And so in-house design continues to build, with Clive Grinyer’s move to Orange following on from Jon Turner’s high-profile shift from Enterprise IG to Boots the Chemists. While on paper the two jobs differ considerably, Turner becoming creative director, both are important strategic roles, bridging a client company with its customers, and both boost the standing of design in industry.
Grinyer should prove a huge asset to Orange. He has long been committed to in-house design as a force for innovation, having previously worked with Korean consumer electronics giant Samsung and with hi-fi manufacturer Tag MacLaren Audio. But as a product designer, he has also served his time with Ideo and founded Tangerine – a nice twist, given his move to Orange.
His current job as director of design and innovation at the Design Council has enabled him to draw on this experience to initiate projects such as Design Demonstrations, linking client companies with consultancies, and to promote the value of design in research. It has also given him an invaluable global overview of the role of design in business and beyond.
But Grinyer’s isn’t the only big job move this week. Debbie Dawton’s appointment as Design Business Association chief executive promises new life for an organisation desperate for change. The energy that she has brought to her own company, Design Events, bodes well for the DBA and, as a self-confessed risk-taker, she should lead it in directions it might not previously have considered.
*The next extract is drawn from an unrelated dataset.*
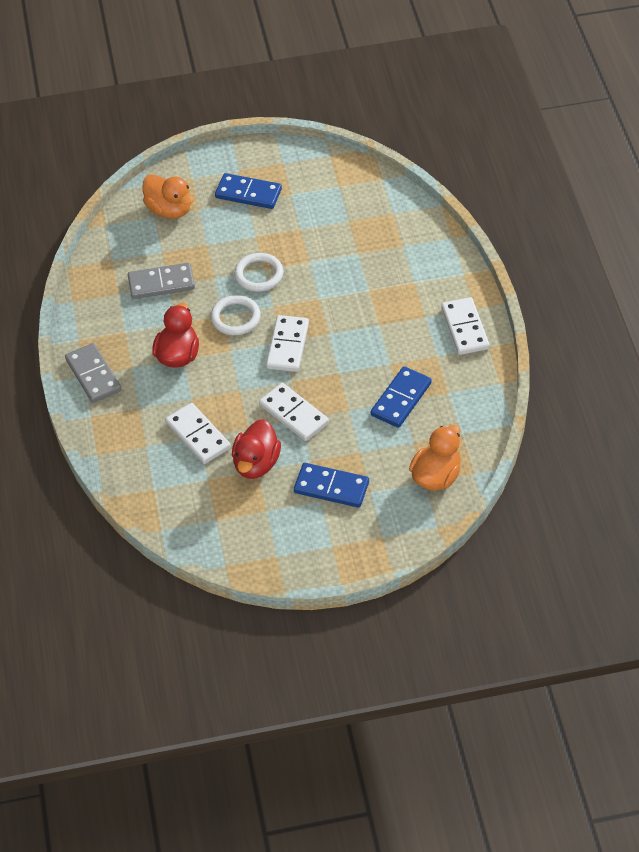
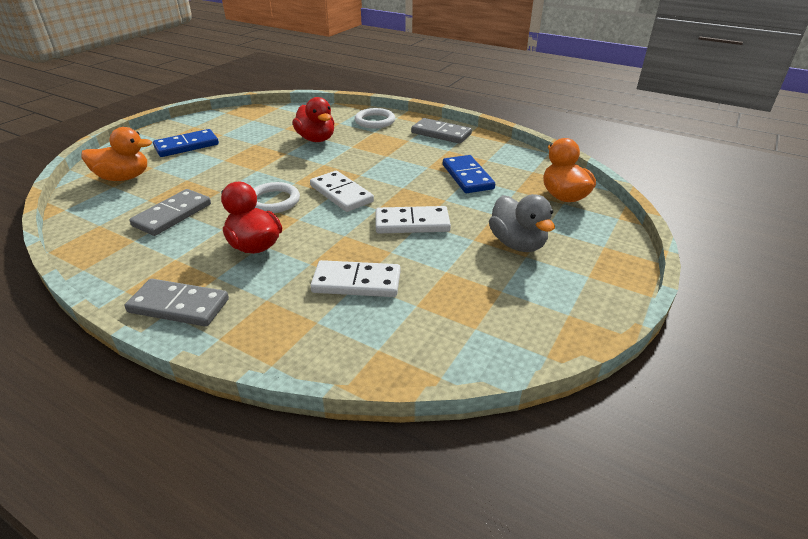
camera: 50 degrees left, 15 degrees down
(256, 464) = (438, 267): red duck -> red duck (316, 139)
(259, 275) = (257, 174): white ring -> white ring (375, 121)
(331, 487) = (517, 244): blue domino -> grey duck
(465, 328) = (441, 133): white domino -> grey domino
More importantly, Dawton is sold on collaboration between industry bodies, something many have tried with varying success. Given her appointment and the impending move by British Design & Art Direction chief executive David Kester to head the Design Council there is tremendous scope – and a shared will – for it to work this time. Add to that the masterstroke by DBA chairman Paul Priestman of bringing in Anthony Simonds-Gooding as non-executive chairman – a role he will continue to play at D&AD – and the physical links are in place.
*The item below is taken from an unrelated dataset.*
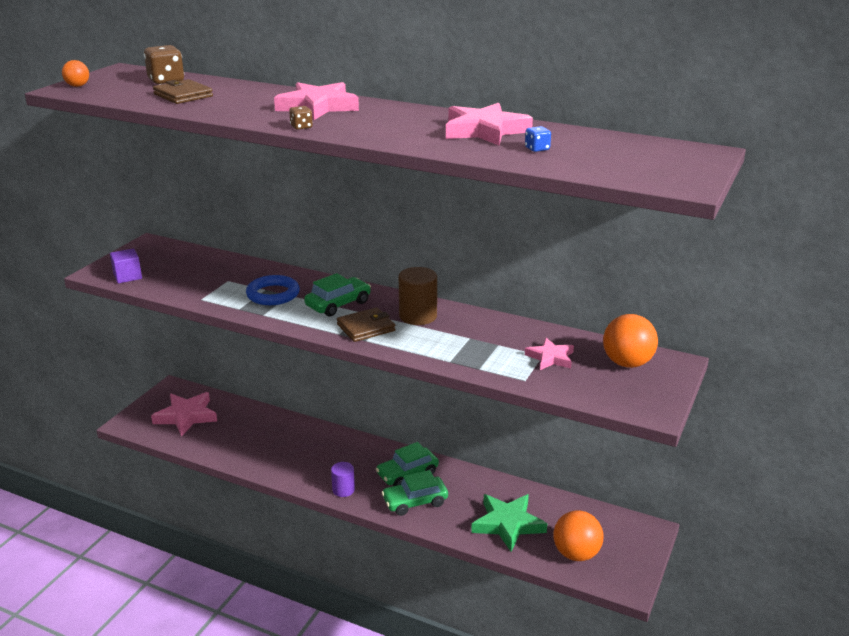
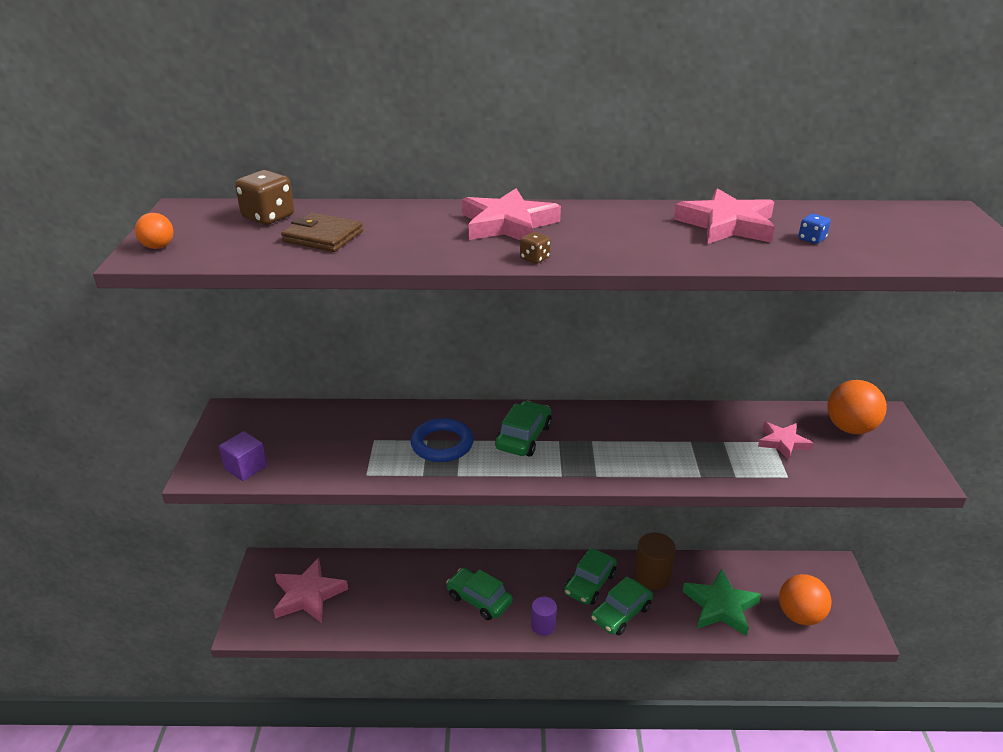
camera: 25 degrees left, 5 degrees up
(308, 457) = (479, 599): none -> green car
(366, 327) = (580, 459): brown wallet -> none
(418, 316) = (616, 429): brown cylinder -> brown cylinder (652, 576)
Just as Grinyer, Turner and their ilk are missionaries for design in the client world, spreading design’s influence and opening up opportunities for consultancies, so the realignment of design’s official bodies should enable the design community to respond more effectively. It is no bad thing at this stage that the industry moves look like a game of musical chairs, the collective experience of the players being a fantastic asset. It’s a question of leadership. It will be interesting to see who Simonds-Gooding picks to succeed Kester at D&AD, the biggest vacancy as the pieces come together.